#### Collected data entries
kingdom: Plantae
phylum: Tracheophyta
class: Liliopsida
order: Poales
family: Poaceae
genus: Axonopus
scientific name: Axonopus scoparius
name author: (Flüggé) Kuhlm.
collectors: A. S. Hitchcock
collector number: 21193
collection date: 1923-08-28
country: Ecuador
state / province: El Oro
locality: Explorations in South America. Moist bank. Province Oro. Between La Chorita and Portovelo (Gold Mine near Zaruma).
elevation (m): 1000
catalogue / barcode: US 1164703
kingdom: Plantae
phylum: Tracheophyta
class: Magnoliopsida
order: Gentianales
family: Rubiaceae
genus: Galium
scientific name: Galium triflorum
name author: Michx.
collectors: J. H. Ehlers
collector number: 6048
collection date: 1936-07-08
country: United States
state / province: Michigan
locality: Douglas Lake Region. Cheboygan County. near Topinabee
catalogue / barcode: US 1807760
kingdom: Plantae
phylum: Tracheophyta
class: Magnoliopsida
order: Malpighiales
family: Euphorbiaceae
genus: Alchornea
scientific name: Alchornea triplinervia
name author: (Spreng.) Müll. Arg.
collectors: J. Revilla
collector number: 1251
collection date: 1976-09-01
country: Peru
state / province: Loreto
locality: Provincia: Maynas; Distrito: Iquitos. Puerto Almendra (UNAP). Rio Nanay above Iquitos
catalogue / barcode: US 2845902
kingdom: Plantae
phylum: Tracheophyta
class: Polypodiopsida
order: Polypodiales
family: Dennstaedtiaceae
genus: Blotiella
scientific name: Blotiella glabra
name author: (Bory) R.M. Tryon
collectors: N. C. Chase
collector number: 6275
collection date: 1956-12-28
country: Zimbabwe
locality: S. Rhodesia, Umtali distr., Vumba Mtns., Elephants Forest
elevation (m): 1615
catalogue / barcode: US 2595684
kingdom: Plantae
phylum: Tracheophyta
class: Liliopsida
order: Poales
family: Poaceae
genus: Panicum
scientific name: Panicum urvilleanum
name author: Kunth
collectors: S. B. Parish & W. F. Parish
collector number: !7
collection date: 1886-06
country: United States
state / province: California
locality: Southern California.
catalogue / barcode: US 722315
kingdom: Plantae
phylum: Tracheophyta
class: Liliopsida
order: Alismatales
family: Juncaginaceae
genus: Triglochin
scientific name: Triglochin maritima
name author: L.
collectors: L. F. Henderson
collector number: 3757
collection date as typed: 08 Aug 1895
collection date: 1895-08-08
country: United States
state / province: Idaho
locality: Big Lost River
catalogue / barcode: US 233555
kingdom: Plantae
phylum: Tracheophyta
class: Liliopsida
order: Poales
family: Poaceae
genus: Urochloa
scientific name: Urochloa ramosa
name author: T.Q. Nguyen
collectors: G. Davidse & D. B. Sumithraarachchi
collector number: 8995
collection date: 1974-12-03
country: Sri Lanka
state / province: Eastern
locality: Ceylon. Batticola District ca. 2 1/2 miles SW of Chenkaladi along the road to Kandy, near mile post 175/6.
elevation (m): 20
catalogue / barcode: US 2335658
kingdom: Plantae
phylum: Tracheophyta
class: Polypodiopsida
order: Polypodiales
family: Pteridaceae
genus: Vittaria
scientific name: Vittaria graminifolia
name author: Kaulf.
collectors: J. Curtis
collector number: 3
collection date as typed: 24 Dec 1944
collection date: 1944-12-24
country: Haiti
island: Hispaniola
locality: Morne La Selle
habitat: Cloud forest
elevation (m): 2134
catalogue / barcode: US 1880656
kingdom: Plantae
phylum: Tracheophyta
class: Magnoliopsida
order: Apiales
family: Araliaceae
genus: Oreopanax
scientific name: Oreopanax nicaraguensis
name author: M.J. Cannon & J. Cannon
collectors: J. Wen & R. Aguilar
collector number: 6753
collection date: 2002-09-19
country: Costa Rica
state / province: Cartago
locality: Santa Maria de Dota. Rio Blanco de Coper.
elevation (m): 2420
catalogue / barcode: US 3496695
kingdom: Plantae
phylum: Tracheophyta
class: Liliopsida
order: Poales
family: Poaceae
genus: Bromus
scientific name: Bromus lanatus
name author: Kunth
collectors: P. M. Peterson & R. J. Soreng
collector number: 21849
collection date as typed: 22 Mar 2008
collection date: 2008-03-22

#### THE TASK
Copy out all of the rows above, keeping every line unchanged.

#### COMPLETE ANSWER
kingdom: Plantae
phylum: Tracheophyta
class: Liliopsida
order: Poales
family: Poaceae
genus: Axonopus
scientific name: Axonopus scoparius
name author: (Flüggé) Kuhlm.
collectors: A. S. Hitchcock
collector number: 21193
collection date: 1923-08-28
country: Ecuador
state / province: El Oro
locality: Explorations in South America. Moist bank. Province Oro. Between La Chorita and Portovelo (Gold Mine near Zaruma).
elevation (m): 1000
catalogue / barcode: US 1164703
kingdom: Plantae
phylum: Tracheophyta
class: Magnoliopsida
order: Gentianales
family: Rubiaceae
genus: Galium
scientific name: Galium triflorum
name author: Michx.
collectors: J. H. Ehlers
collector number: 6048
collection date: 1936-07-08
country: United States
state / province: Michigan
locality: Douglas Lake Region. Cheboygan County. near Topinabee
catalogue / barcode: US 1807760
kingdom: Plantae
phylum: Tracheophyta
class: Magnoliopsida
order: Malpighiales
family: Euphorbiaceae
genus: Alchornea
scientific name: Alchornea triplinervia
name author: (Spreng.) Müll. Arg.
collectors: J. Revilla
collector number: 1251
collection date: 1976-09-01
country: Peru
state / province: Loreto
locality: Provincia: Maynas; Distrito: Iquitos. Puerto Almendra (UNAP). Rio Nanay above Iquitos
catalogue / barcode: US 2845902
kingdom: Plantae
phylum: Tracheophyta
class: Polypodiopsida
order: Polypodiales
family: Dennstaedtiaceae
genus: Blotiella
scientific name: Blotiella glabra
name author: (Bory) R.M. Tryon
collectors: N. C. Chase
collector number: 6275
collection date: 1956-12-28
country: Zimbabwe
locality: S. Rhodesia, Umtali distr., Vumba Mtns., Elephants Forest
elevation (m): 1615
catalogue / barcode: US 2595684
kingdom: Plantae
phylum: Tracheophyta
class: Liliopsida
order: Poales
family: Poaceae
genus: Panicum
scientific name: Panicum urvilleanum
name author: Kunth
collectors: S. B. Parish & W. F. Parish
collector number: !7
collection date: 1886-06
country: United States
state / province: California
locality: Southern California.
catalogue / barcode: US 722315
kingdom: Plantae
phylum: Tracheophyta
class: Liliopsida
order: Alismatales
family: Juncaginaceae
genus: Triglochin
scientific name: Triglochin maritima
name author: L.
collectors: L. F. Henderson
collector number: 3757
collection date as typed: 08 Aug 1895
collection date: 1895-08-08
country: United States
state / province: Idaho
locality: Big Lost River
catalogue / barcode: US 233555
kingdom: Plantae
phylum: Tracheophyta
class: Liliopsida
order: Poales
family: Poaceae
genus: Urochloa
scientific name: Urochloa ramosa
name author: T.Q. Nguyen
collectors: G. Davidse & D. B. Sumithraarachchi
collector number: 8995
collection date: 1974-12-03
country: Sri Lanka
state / province: Eastern
locality: Ceylon. Batticola District ca. 2 1/2 miles SW of Chenkaladi along the road to Kandy, near mile post 175/6.
elevation (m): 20
catalogue / barcode: US 2335658
kingdom: Plantae
phylum: Tracheophyta
class: Polypodiopsida
order: Polypodiales
family: Pteridaceae
genus: Vittaria
scientific name: Vittaria graminifolia
name author: Kaulf.
collectors: J. Curtis
collector number: 3
collection date as typed: 24 Dec 1944
collection date: 1944-12-24
country: Haiti
island: Hispaniola
locality: Morne La Selle
habitat: Cloud forest
elevation (m): 2134
catalogue / barcode: US 1880656
kingdom: Plantae
phylum: Tracheophyta
class: Magnoliopsida
order: Apiales
family: Araliaceae
genus: Oreopanax
scientific name: Oreopanax nicaraguensis
name author: M.J. Cannon & J. Cannon
collectors: J. Wen & R. Aguilar
collector number: 6753
collection date: 2002-09-19
country: Costa Rica
state / province: Cartago
locality: Santa Maria de Dota. Rio Blanco de Coper.
elevation (m): 2420
catalogue / barcode: US 3496695
kingdom: Plantae
phylum: Tracheophyta
class: Liliopsida
order: Poales
family: Poaceae
genus: Bromus
scientific name: Bromus lanatus
name author: Kunth
collectors: P. M. Peterson & R. J. Soreng
collector number: 21849
collection date as typed: 22 Mar 2008
collection date: 2008-03-22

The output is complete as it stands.